▸ **Work to be completed**
An exact restatement is required. Cover only the lines of the records from the first through the line with "Information | 4:50 |", and skip pictures.

▸ **Data provided**
============

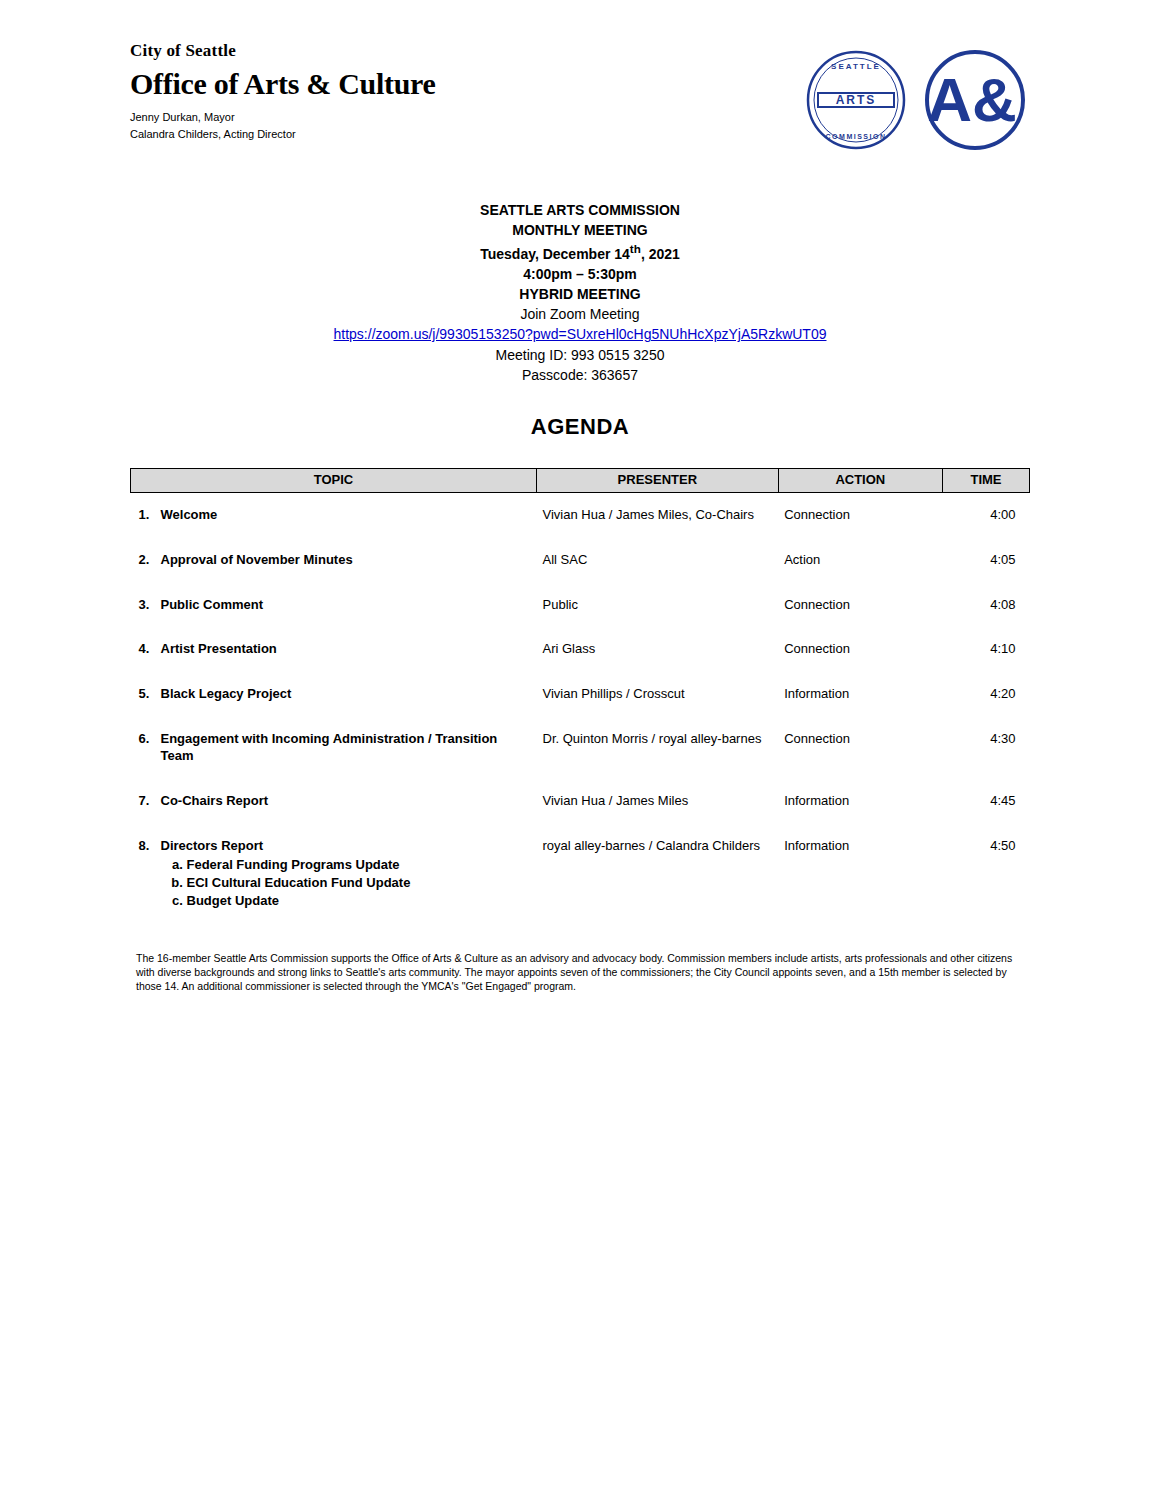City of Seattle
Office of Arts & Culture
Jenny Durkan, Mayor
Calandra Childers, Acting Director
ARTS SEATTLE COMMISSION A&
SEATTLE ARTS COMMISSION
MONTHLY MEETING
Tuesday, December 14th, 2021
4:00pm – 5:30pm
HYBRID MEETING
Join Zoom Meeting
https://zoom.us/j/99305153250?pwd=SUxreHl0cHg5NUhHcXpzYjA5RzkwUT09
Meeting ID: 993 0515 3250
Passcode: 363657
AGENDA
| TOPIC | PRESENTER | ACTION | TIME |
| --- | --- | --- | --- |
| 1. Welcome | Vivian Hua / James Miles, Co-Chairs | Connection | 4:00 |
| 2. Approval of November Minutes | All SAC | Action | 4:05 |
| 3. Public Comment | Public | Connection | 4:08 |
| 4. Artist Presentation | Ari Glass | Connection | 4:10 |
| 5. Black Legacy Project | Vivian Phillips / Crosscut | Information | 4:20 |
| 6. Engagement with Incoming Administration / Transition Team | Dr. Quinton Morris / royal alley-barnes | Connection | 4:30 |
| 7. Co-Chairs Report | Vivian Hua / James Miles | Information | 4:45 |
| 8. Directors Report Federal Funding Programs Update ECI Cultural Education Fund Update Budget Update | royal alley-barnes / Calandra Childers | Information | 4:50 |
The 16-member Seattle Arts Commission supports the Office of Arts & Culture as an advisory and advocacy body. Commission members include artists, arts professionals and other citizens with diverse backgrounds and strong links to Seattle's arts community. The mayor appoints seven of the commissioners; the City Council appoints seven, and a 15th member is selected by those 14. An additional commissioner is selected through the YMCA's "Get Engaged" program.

============

▸ **Response area**
City of Seattle
Office of Arts & Culture
Jenny Durkan, Mayor
Calandra Childers, Acting Director
ARTS SEATTLE COMMISSION A&
SEATTLE ARTS COMMISSION
MONTHLY MEETING
Tuesday, December 14th, 2021
4:00pm – 5:30pm
HYBRID MEETING
Join Zoom Meeting
https://zoom.us/j/99305153250?pwd=SUxreHl0cHg5NUhHcXpzYjA5RzkwUT09
Meeting ID: 993 0515 3250
Passcode: 363657
AGENDA
| TOPIC | PRESENTER | ACTION | TIME |
| --- | --- | --- | --- |
| 1. Welcome | Vivian Hua / James Miles, Co-Chairs | Connection | 4:00 |
| 2. Approval of November Minutes | All SAC | Action | 4:05 |
| 3. Public Comment | Public | Connection | 4:08 |
| 4. Artist Presentation | Ari Glass | Connection | 4:10 |
| 5. Black Legacy Project | Vivian Phillips / Crosscut | Information | 4:20 |
| 6. Engagement with Incoming Administration / Transition Team | Dr. Quinton Morris / royal alley-barnes | Connection | 4:30 |
| 7. Co-Chairs Report | Vivian Hua / James Miles | Information | 4:45 |
| 8. Directors Report Federal Funding Programs Update ECI Cultural Education Fund Update Budget Update | royal alley-barnes / Calandra Childers | Information | 4:50 |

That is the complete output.